The poems have grit and rhythm, the kind that comes from someone who has lived the words he writes. I could feel the heaviness in Jack’s silence and the relief when he finally found his voice again. Some passages felt personal, like peeking into someone’s private confession, yet that’s what made them so powerful. Vaughan doesn’t hide behind pretty phrasing or elaborate structure. He just tells it straight. The scenes in the jungle, the letters to Ella, the haunting of lost friends, they all stay with you long after you close the book.

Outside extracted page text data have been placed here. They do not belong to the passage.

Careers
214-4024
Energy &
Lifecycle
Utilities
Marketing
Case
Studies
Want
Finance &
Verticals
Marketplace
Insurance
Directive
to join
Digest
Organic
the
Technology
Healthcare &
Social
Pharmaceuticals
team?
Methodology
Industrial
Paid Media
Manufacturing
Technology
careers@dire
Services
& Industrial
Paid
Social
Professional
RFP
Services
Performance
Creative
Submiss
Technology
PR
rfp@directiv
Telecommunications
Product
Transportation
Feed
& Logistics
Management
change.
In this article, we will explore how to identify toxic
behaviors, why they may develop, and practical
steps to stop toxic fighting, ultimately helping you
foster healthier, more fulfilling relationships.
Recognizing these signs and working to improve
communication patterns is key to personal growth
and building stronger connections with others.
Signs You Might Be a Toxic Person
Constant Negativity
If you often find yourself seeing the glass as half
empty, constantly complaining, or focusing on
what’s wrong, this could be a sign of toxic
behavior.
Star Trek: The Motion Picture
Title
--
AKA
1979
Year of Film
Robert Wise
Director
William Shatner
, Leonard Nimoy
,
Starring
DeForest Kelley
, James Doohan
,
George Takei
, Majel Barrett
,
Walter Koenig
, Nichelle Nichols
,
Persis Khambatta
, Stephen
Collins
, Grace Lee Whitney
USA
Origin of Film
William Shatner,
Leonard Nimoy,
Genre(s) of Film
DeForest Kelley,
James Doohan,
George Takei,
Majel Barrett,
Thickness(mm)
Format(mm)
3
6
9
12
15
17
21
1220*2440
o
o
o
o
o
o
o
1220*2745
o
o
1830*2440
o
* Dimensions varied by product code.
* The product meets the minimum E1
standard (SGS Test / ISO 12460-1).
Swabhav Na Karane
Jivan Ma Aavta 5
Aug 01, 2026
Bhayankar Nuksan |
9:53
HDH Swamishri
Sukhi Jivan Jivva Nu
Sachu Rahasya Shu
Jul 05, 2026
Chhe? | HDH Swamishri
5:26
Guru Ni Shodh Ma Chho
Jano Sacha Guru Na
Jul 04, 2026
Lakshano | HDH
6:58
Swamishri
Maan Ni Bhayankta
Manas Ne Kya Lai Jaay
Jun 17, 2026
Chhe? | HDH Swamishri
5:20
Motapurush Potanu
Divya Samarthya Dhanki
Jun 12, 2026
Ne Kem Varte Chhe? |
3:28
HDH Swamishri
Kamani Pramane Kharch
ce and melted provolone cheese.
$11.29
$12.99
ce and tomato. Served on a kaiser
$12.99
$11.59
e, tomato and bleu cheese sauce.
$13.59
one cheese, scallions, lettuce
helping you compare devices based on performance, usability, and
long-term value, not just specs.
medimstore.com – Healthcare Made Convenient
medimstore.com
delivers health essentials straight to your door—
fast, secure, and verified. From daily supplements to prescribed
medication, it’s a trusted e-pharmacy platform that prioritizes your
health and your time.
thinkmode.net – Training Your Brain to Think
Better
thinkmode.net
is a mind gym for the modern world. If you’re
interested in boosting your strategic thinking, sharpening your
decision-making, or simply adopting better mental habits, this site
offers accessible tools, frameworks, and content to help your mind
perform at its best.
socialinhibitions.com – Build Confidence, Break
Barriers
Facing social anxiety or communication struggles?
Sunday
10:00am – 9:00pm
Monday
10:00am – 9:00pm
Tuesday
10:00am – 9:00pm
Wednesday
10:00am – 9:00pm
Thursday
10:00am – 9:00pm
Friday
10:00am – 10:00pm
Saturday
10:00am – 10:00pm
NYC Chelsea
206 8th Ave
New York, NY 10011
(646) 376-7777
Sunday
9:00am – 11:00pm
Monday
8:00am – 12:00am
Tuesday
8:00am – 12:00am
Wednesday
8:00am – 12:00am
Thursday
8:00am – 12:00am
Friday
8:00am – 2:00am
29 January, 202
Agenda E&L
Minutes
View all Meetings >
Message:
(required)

What I loved most was the sense of hope quietly pulsing beneath the pain. The character of Claire, the nurse who teaches Jack to write, and Ella, the granddaughter who asks to hear the truth, turn this story into a full circle. It’s not only about what war takes but what art gives back. The poems woven throughout, about veterans, remembrance, and America itself, feel like collective prayers for understanding. The mix of fiction and poetry works surprisingly well. At times, it feels like a diary cracked open. I found myself pausing often, just sitting with the weight of the words.

I’d recommend Thru the Eyes of a Warrior to anyone who wants to understand the emotional landscape of a veteran’s life, beyond statistics and slogans. This book would especially resonate with veterans, their families, and anyone who believes that storytelling can heal what silence can’t. Vaughan has written something painful, tender, and brave.